- [SELECTED EXCERPT]:

* * * *

# Approximating a limit of an integral

How can we prove the following asymptotic lower bound for the regularized Beta function when $$n\rightarrow\infty$$?

$$\int_0^{1} I_{2 t - t^2}\left(\frac{n - 1}{2}, \frac{1}{2}\right) dt=\Omega\left(\frac{1}{\sqrt{n}}\right)$$

• The left side is not a function of $n$ once you've taken the limit. Dec 21, 2020 at 21:25

This integral can actually be evaluated in closed form, from which the large-$$n$$ asymptotics follows readily: $$\int_0^{1} dt\, I_{2 t - t^2}(a,b)= \frac{1}{B(a,b)}\int_0^1 dt\,\int_0^{2t-t^2} ds\,s^{a-1}(1-s)^{b-1}$$ $$=\frac{1}{B(a,b)}\int_0^1 ds\,\frac{s^{a-1} (1-s)^{b+\frac{1}{2}}}{1-s}=\frac{\Gamma (a) \Gamma \left(b+\frac{1}{2}\right)}{\Gamma \left(a+b+\frac{1}{2}\right) B(a,b)}$$ (for the first equality I substituted the integral expression for the Beta function and for the second equality I changed the order of integration).

* * * *

- [DATA SECTION]:
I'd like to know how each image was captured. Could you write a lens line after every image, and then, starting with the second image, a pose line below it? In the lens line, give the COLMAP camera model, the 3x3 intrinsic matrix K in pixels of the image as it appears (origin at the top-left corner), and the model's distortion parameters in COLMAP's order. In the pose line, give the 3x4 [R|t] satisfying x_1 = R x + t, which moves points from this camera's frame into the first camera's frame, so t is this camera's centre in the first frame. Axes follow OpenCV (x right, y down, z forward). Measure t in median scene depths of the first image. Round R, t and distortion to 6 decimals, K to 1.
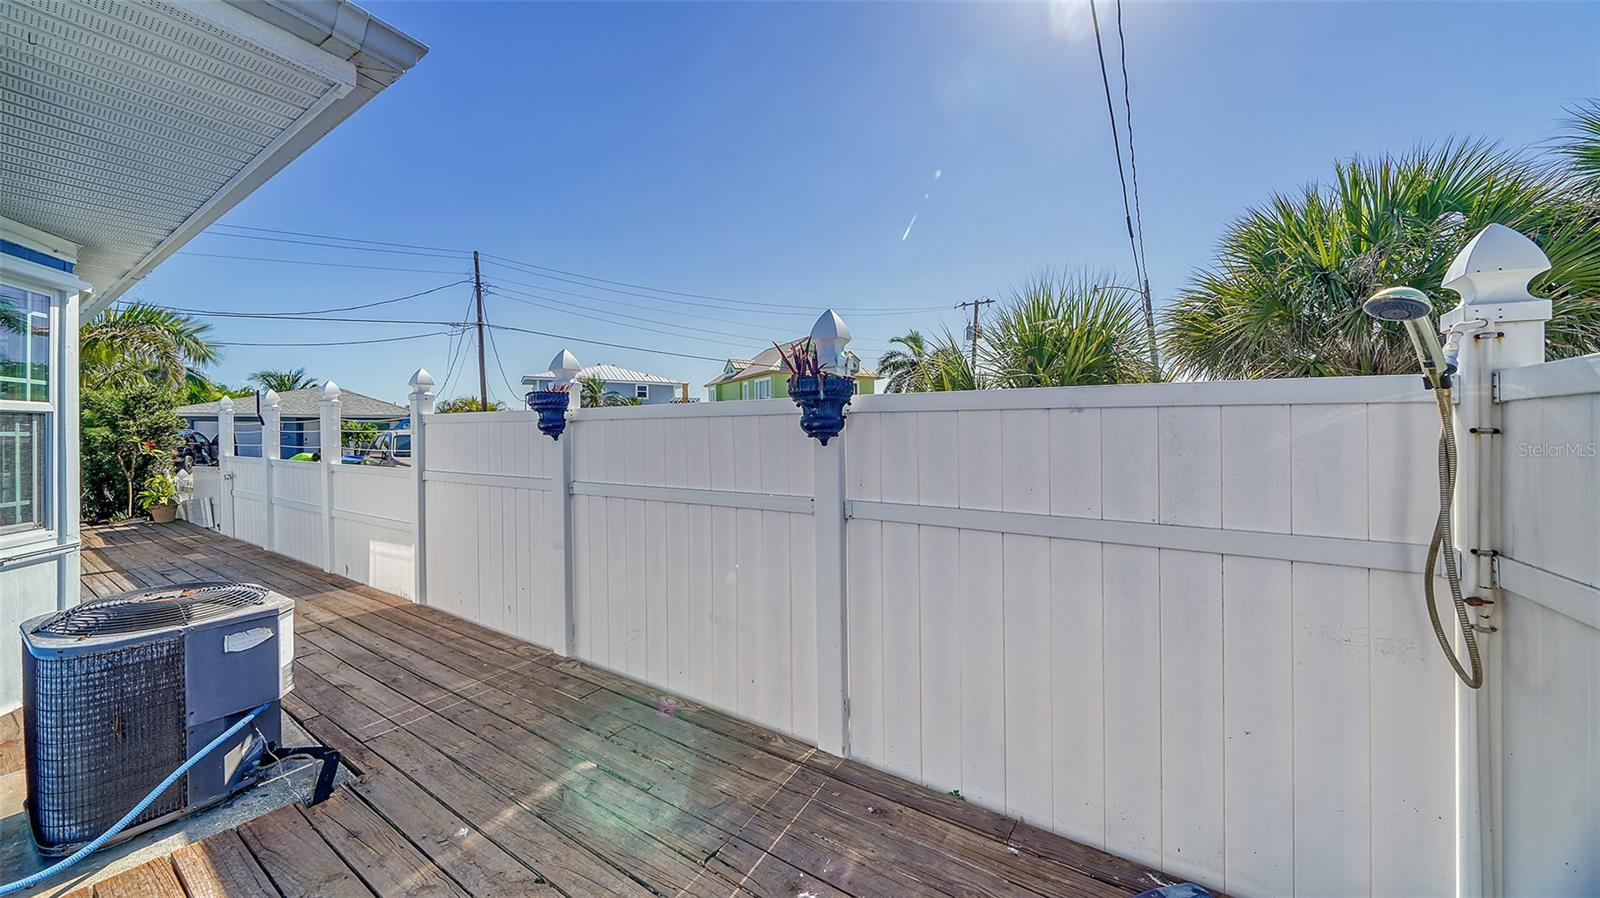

* * * *

- [DIRECTIONS]:
**a)** In the thread on approximating a limit of an integral, what step gave the second equality in the closed-form evaluation?
**b)** Summarize the thread on approximating a limit of an integral in two sentences.

- [SOLUTIONS TO THE PROBLEMS]:
**a)** Changing the order of integration.

**b)** The thread asks how to prove that the integral from 0 to 1 of the regularized Beta function I_{2t−t²}((n−1)/2, 1/2) is Ω(1/√n) as n goes to infinity, and a comment points out that the left side is not a function of n once the limit is taken. The answer evaluates the integral in closed form by substituting the integral expression for the Beta function and changing the order of integration, which makes the large-n asymptotics follow readily.